═══ Data provided ═══

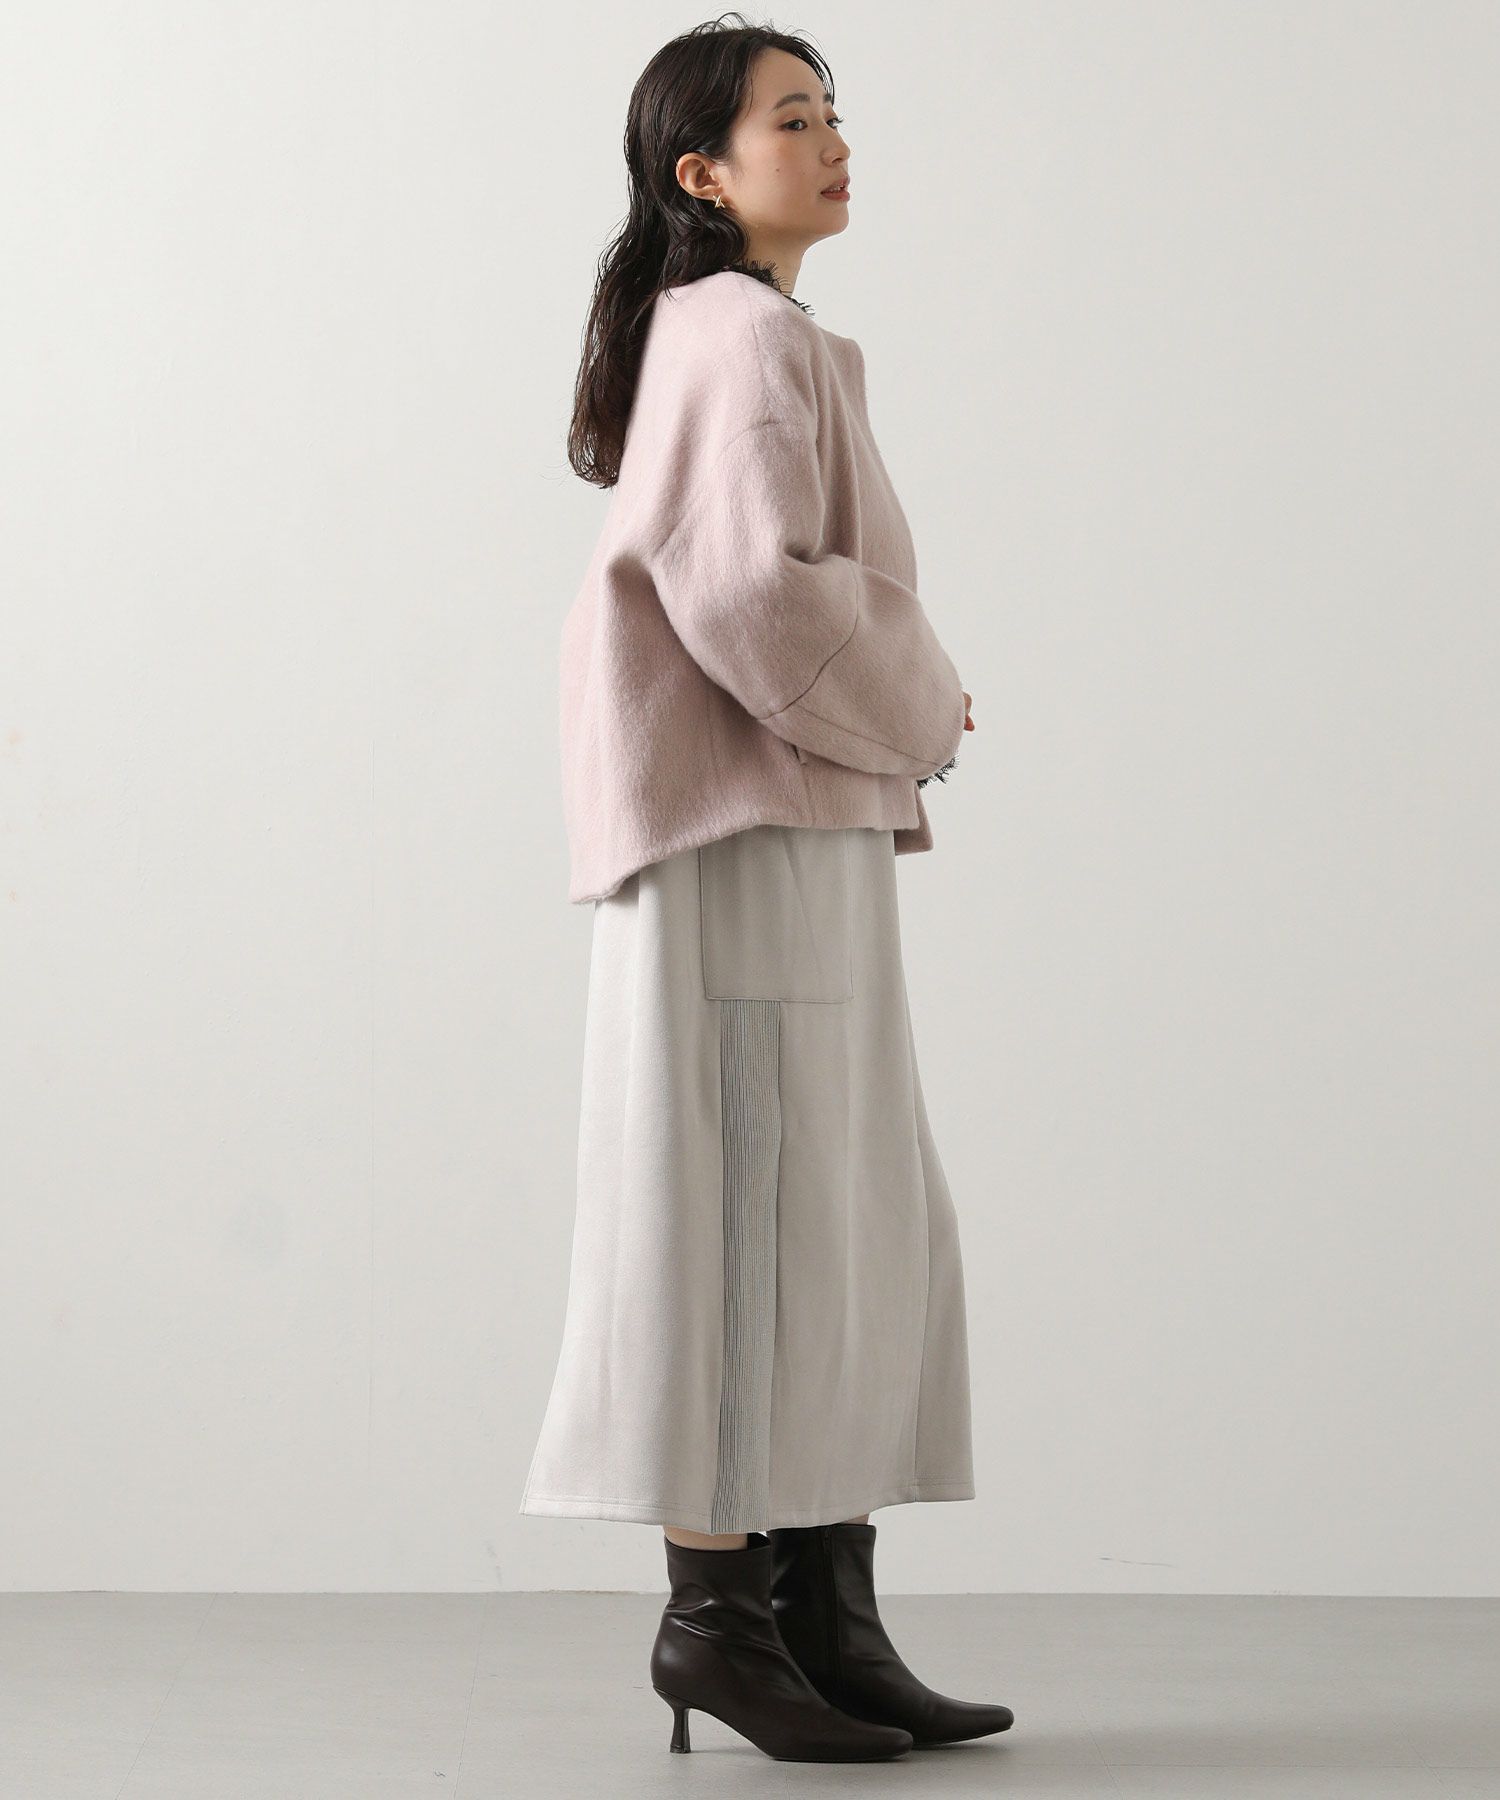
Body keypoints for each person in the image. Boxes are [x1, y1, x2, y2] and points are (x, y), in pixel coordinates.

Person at [519, 14, 1014, 1764]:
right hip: (744, 835)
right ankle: (721, 1620)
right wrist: (918, 697)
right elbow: (740, 589)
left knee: (828, 1206)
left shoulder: (746, 332)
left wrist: (891, 711)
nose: (833, 141)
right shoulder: (740, 334)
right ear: (704, 175)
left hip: (783, 823)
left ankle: (820, 1615)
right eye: (792, 120)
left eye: (832, 112)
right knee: (752, 1209)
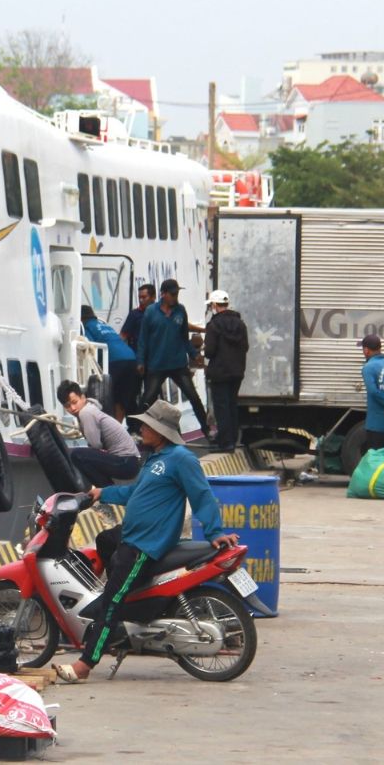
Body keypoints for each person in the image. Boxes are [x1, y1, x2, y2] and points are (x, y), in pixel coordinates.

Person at [54, 400, 239, 683]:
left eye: (146, 425)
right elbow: (134, 494)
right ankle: (125, 604)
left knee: (112, 602)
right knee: (105, 540)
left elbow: (201, 495)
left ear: (161, 431)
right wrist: (101, 493)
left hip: (145, 544)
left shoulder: (181, 459)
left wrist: (215, 532)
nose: (140, 429)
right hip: (130, 535)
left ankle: (84, 665)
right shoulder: (156, 458)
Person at [137, 278, 211, 443]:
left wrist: (193, 354)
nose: (175, 297)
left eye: (177, 294)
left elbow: (184, 338)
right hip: (156, 364)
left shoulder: (180, 310)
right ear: (163, 295)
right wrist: (140, 361)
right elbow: (143, 339)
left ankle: (206, 430)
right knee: (147, 399)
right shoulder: (151, 312)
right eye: (172, 294)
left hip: (178, 364)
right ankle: (137, 429)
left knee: (193, 396)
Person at [56, 379, 141, 486]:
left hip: (126, 462)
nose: (72, 408)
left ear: (82, 397)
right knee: (84, 456)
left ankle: (108, 493)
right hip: (131, 462)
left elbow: (95, 445)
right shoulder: (90, 408)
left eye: (74, 402)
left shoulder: (86, 412)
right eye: (67, 406)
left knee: (77, 455)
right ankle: (108, 491)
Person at [202, 290, 249, 452]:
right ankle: (234, 440)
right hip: (237, 372)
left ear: (215, 305)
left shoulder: (213, 325)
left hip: (219, 372)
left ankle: (225, 442)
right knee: (232, 404)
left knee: (221, 407)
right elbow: (246, 347)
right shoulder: (241, 324)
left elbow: (209, 351)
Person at [80, 305, 139, 419]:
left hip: (114, 361)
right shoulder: (105, 325)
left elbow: (90, 345)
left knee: (106, 398)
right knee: (121, 398)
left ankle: (109, 428)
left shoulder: (86, 327)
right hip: (131, 358)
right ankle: (119, 428)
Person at [120, 283, 156, 356]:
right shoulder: (134, 314)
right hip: (139, 356)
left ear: (153, 297)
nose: (141, 300)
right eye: (139, 297)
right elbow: (123, 336)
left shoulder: (160, 313)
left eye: (144, 297)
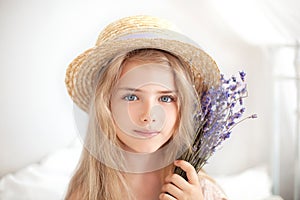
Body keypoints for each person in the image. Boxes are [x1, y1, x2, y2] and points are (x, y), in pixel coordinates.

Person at [65, 15, 227, 200]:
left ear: (183, 109)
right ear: (106, 106)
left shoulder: (198, 190)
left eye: (166, 98)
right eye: (131, 97)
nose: (149, 115)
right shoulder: (89, 192)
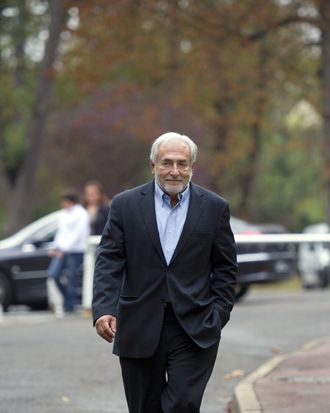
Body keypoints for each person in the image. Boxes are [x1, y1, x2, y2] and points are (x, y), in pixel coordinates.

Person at [92, 132, 237, 413]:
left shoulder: (214, 208)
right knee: (144, 407)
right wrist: (103, 309)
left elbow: (225, 267)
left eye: (182, 163)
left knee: (182, 404)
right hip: (138, 324)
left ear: (192, 167)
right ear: (152, 165)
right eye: (166, 163)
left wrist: (218, 314)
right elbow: (109, 259)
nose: (174, 171)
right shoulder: (125, 205)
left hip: (196, 326)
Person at [47, 190, 90, 315]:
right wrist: (56, 247)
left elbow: (78, 234)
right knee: (53, 274)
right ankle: (67, 299)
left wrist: (64, 249)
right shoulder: (64, 214)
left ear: (71, 201)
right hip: (62, 250)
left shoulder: (81, 214)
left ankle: (70, 306)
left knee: (72, 278)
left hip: (75, 251)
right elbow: (61, 232)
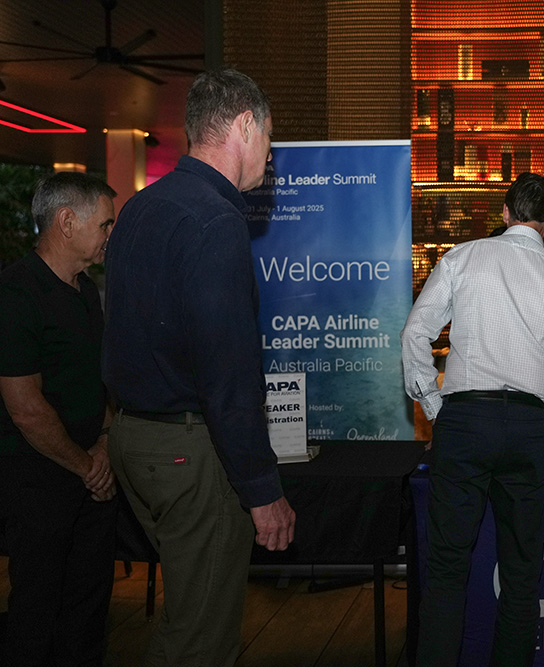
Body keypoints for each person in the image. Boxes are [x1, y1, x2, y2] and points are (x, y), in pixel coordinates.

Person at [102, 69, 296, 667]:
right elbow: (227, 374)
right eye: (270, 137)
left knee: (187, 613)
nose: (271, 155)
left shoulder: (141, 207)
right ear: (245, 125)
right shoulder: (216, 222)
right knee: (200, 638)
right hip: (189, 450)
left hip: (134, 439)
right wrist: (262, 491)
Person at [401, 172, 544, 666]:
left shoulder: (463, 257)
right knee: (521, 573)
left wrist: (436, 407)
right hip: (529, 427)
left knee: (447, 569)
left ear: (506, 213)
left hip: (465, 421)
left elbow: (414, 335)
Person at [0, 172, 118, 666]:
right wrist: (87, 465)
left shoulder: (87, 291)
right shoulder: (16, 293)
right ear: (67, 222)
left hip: (93, 480)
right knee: (36, 612)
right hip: (40, 486)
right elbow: (26, 408)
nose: (111, 235)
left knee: (88, 611)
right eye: (105, 224)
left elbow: (101, 381)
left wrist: (105, 444)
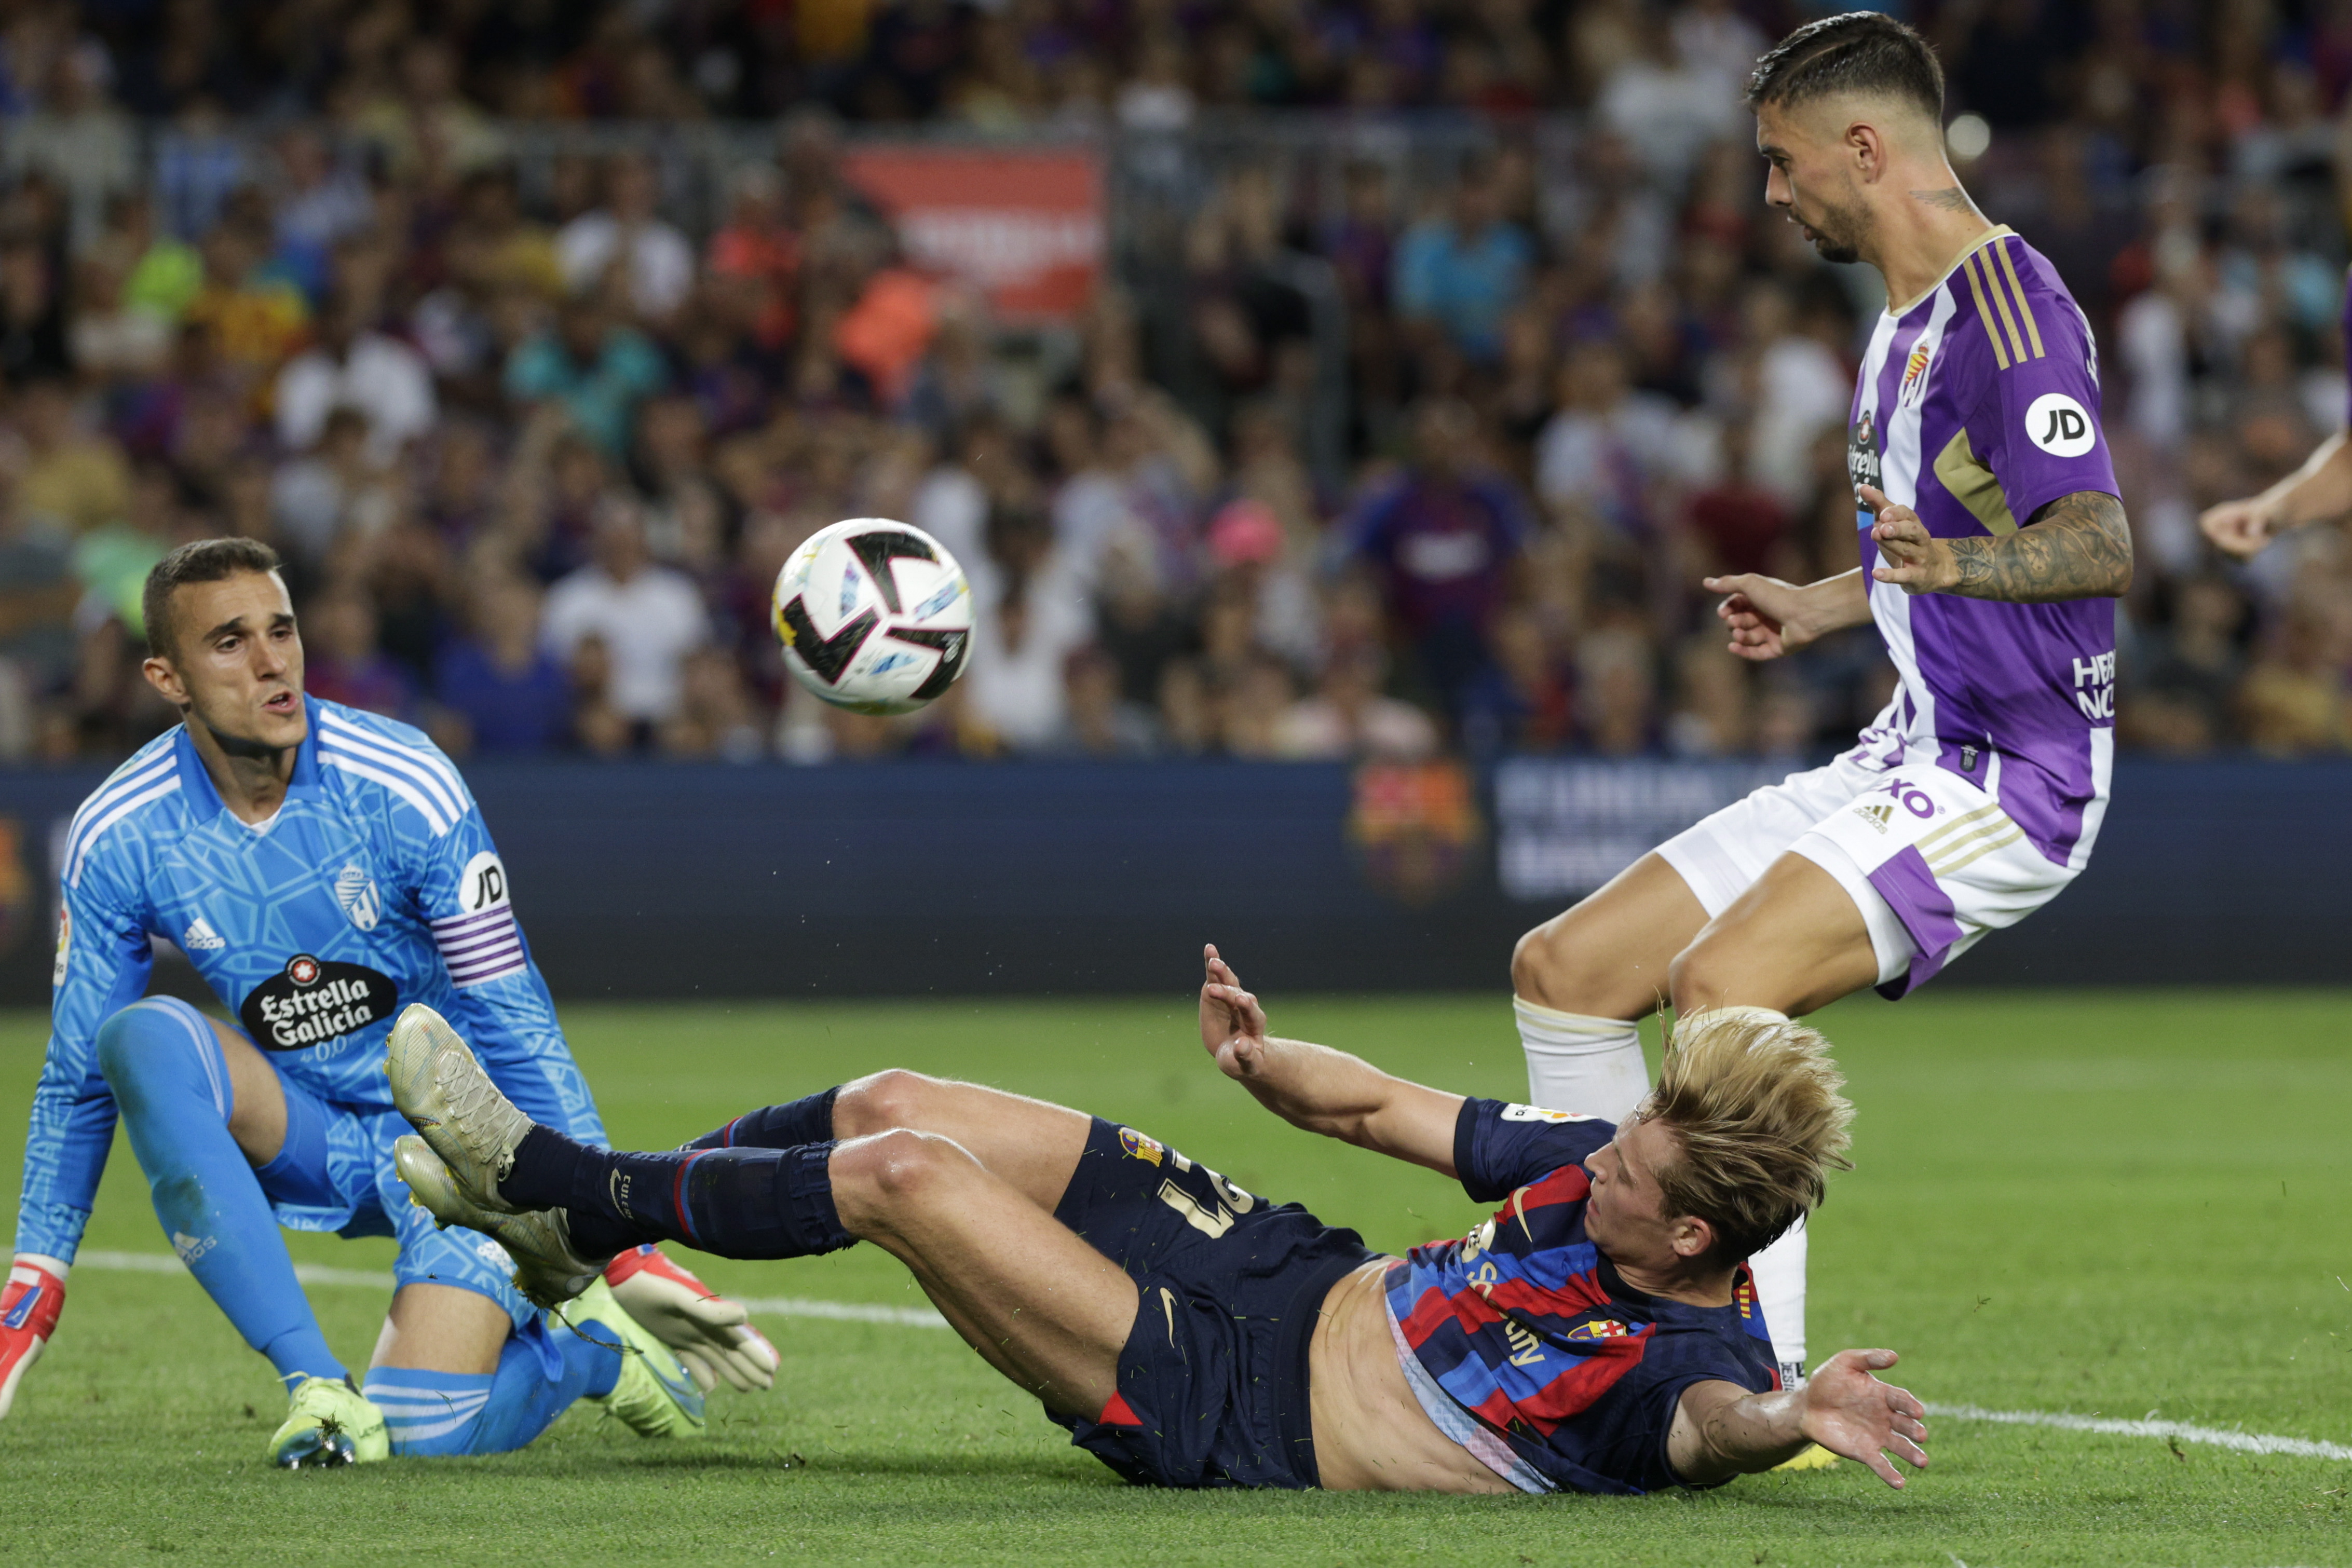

═══

Would you set down only the lines above from the line with "right ear: (106, 106)" to the line with "right knee: (521, 573)", both included, exactly as they stand and without the pictures?

• The completed task
right ear: (106, 106)
left shoulder: (198, 190)
left eye: (166, 98)
right eye: (131, 97)
nose: (149, 115)
right shoulder: (89, 192)
Body keypoints for each person in the image. Boxes are [x1, y1, x2, y2] and points are (x, y), in pixel coordinates.

Person at [92, 132, 237, 413]:
left shoulder: (214, 208)
right knee: (144, 407)
right wrist: (103, 309)
left elbow: (225, 267)
left eye: (182, 163)
left knee: (182, 404)
right hip: (138, 324)
left ear: (192, 167)
right ear: (152, 165)
right eye: (166, 163)
left wrist: (218, 314)
right elbow: (109, 259)
nose: (174, 171)
right shoulder: (125, 205)
left hip: (196, 326)
Person at [47, 190, 90, 315]:
right wrist: (56, 247)
left elbow: (78, 234)
right knee: (53, 274)
right ankle: (67, 299)
left wrist: (64, 249)
right shoulder: (64, 214)
left ear: (71, 201)
right hip: (62, 250)
left shoulder: (81, 214)
left ankle: (70, 306)
left knee: (72, 278)
left hip: (75, 251)
right elbow: (61, 232)
Body keypoints for each person in the image. Boxes are [x1, y1, x2, y2] and points are (x, y), in pixel coordinates.

Person at [102, 69, 296, 667]:
right elbow: (227, 374)
right eye: (270, 137)
left knee: (187, 613)
nose: (271, 155)
left shoulder: (141, 207)
right ear: (245, 125)
right shoulder: (216, 222)
right knee: (200, 638)
right hip: (189, 450)
left hip: (134, 439)
right wrist: (262, 491)
Person at [401, 172, 544, 666]:
left shoulder: (463, 257)
right knee: (521, 573)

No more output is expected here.